The treatment was equally effective in mice. After a single injection of reovirus into the tumours, nine of 11 were alive and thriving after 90 days. None of the mice in a control group -- which were injected with dead reovirus -- were alive at 90 days.

"It prolongs survival dramatically," Forsyth said.

"It looks like most of the mice are probably cured of their tumour. And when you look in the brains and cut them up, you really don't see any big lumps or hunks of tumour. It looks like it's all gone."
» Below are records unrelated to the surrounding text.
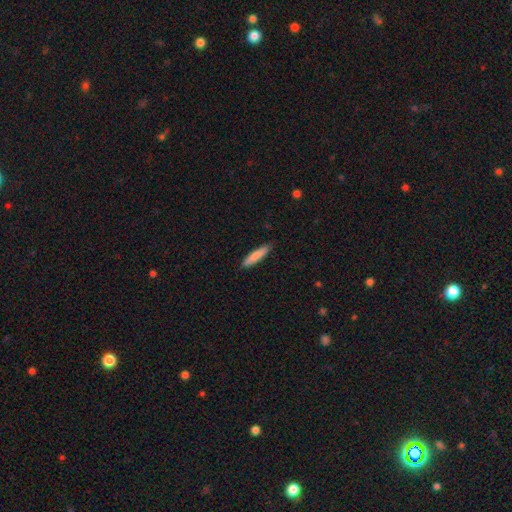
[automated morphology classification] A smooth galaxy with no disk features (82%) that is cigar-shaped (86%).

Vote fractions:
- Smooth or featured? smooth: 82% / featured or disk: 12% / star or artifact: 6%
- How rounded? cigar-shaped: 86% / in between: 13% / round: 1%
- Merging? none: 89% / minor disturbance: 9% / major disturbance: 2% / merger: 1%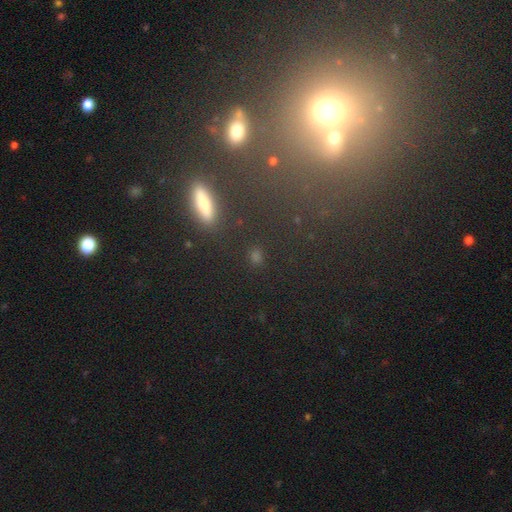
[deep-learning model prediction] A smooth galaxy with no disk features (58%) that is round (46%).

Vote fractions:
- Smooth or featured? smooth: 58% / star or artifact: 31% / featured or disk: 11%
- How rounded? round: 46% / in between: 33% / cigar-shaped: 22%
- Merging? none: 84% / minor disturbance: 9% / major disturbance: 4% / merger: 3%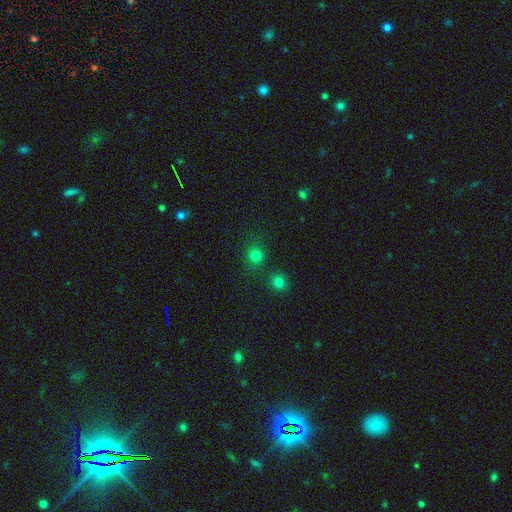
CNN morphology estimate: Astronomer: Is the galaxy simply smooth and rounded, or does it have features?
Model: smooth — 77%.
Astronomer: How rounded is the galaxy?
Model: round — 88%.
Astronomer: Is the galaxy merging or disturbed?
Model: none — 77%.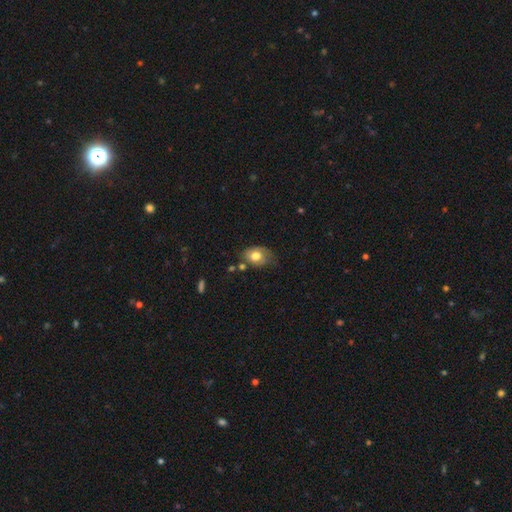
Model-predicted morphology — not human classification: This is likely a smooth galaxy (71%). How rounded: likely in between (73%). Merging: possibly none (56%).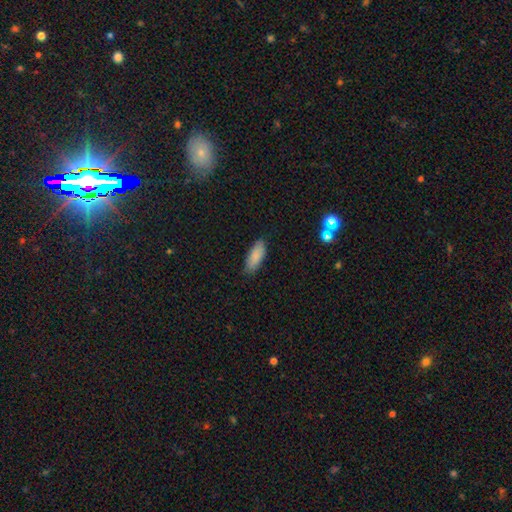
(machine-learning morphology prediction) A smooth galaxy with no disk features (86%) that is in between round and cigar-shaped (74%).

Vote fractions:
- Smooth or featured? smooth: 86% / featured or disk: 7% / star or artifact: 7%
- How rounded? in between: 74% / cigar-shaped: 24% / round: 2%
- Merging? none: 81% / minor disturbance: 15% / major disturbance: 3% / merger: 1%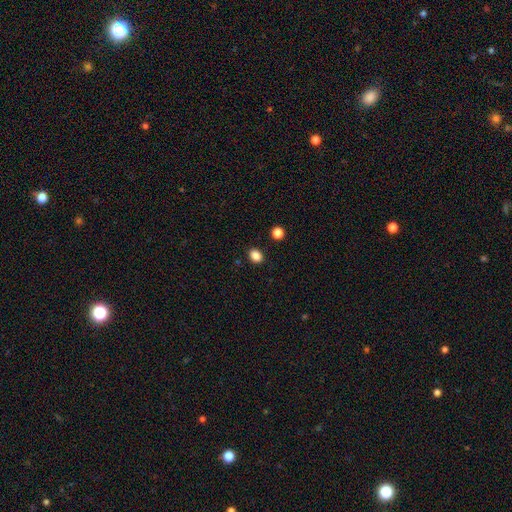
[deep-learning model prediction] Q: Smooth or featured?
A: smooth (86%); runner-up: star or artifact (11%)
Q: How rounded?
A: in between (58%); runner-up: round (41%)
Q: Merging?
A: none (89%); runner-up: minor disturbance (7%)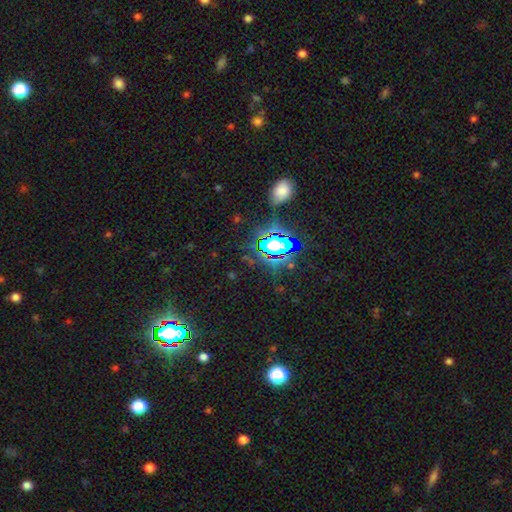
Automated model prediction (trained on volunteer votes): Morphology: type=star or artifact (77%).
While Forsyth's research is likely to spark excitement, some in the field are urging caution.

Dr. Matthias Gromeier, who leads the research into the use of poliovirus as a cancer fighting agent, believes more study must be done to determine a virus's impact on healthy tissue as well as tumour cells.

He made the comment in an editorial published by the journal.

"There is justifiable concern that intracerebral (into the brain ) inoculation of reovirus preparations in humans may either unleash unknown properties of these agents or provide a suitable milieu promoting adaptation events that give rise to altered pathogens with new properties," said Gromeier, a professor of microbiology at Duke University in Durham, N.C.

The next phase of Forsyth's research is to inject the reovirus into the brains of healthy primates, probably monkeys, to ensure it does not produce such unanticipated and unwanted side-effects.

If it proves to be safe, it will be administered in the same way in humans -- a hole will be bored into the head and the virus will be injected into the tumour.

Forsyth said virus therapy may push cancer treatment into new realms.

"We've gone probably about as far as we can go with conventional treatment, in terms of cancer therapy in general. In terms of surgery, radiation or chemotherapy. Those things have been pushed as far as they can go, probably.

"And patients -- and everybody else -- are a little bit frustrated by that. So this is a new way of thinking about treating cancer," he said.

His research was funded by the National Cancer Institute of Canada, the Alberta Cancer Board, Partners in Health, the Brain Tumor Foundation of Canada, the Dr. Michael Longinotto Molecular Neuro-Oncology Fellowship Fund and Clark Smith.